Het kan zinvol zijn om een gezamenlijk plan te maken voor het veranderen van specifiek gedrag, bijvoorbeeld als een jeugdige vaak te laat op school komt. De ouders kunnen ’s morgens voor schooltijd het nodige doen, de leerkracht heeft vervolgens een taak in het bekrachtigen van het op tijd komen (en eventueel het onaantrekkelijker maken van het te laat komen).
Ook kunnen aan ouders tips gegeven worden over de aanpak. Denk hierbij aan de dagindeling, de wijze waarop instructies het best gegeven kunnen worden of het bekrachtigen van gedrag (zie de pagina Een voorspelbare en stimulerende (groeps)omgeving voor meer mogelijkheden).
Zodra een jeugdige daar aan toe is en/of de leeftijd dit vereist wordt de jeugdige zelf betrokken in de samenwerking. Zij hebben recht op informatie die over hen wordt uitgewisseld. Open communicatie komt de werkrelatie met de jeugdige over het algemeen ten goede.
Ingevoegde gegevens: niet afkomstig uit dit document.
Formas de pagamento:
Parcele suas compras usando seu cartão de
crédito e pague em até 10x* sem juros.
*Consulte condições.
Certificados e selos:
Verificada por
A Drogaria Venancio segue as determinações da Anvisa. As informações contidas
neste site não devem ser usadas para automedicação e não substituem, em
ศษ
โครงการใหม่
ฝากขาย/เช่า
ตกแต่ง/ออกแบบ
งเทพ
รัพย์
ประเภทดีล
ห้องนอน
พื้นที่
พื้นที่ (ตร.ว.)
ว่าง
Voor zowel ouders als jeugdigen is het van groot belang dat de communicatie met jeugdprofessionals niet beperkt wordt tot het bespreken van problemen en stagnaties, maar ook gaat over zaken die goed gaan en positieve ontwikkelingen. Wanneer de communicatie beperkt wordt tot de momenten waarop problemen zich voordoen, zal de jeugdige (en soms ook de ouders) de communicatie gaan vermijden. ‘Geen bericht, goed bericht’ is dus niet de juiste strategie, frequent contact met ouders en jeugdige over wat wel en niet goed gaat is noodzakelijk.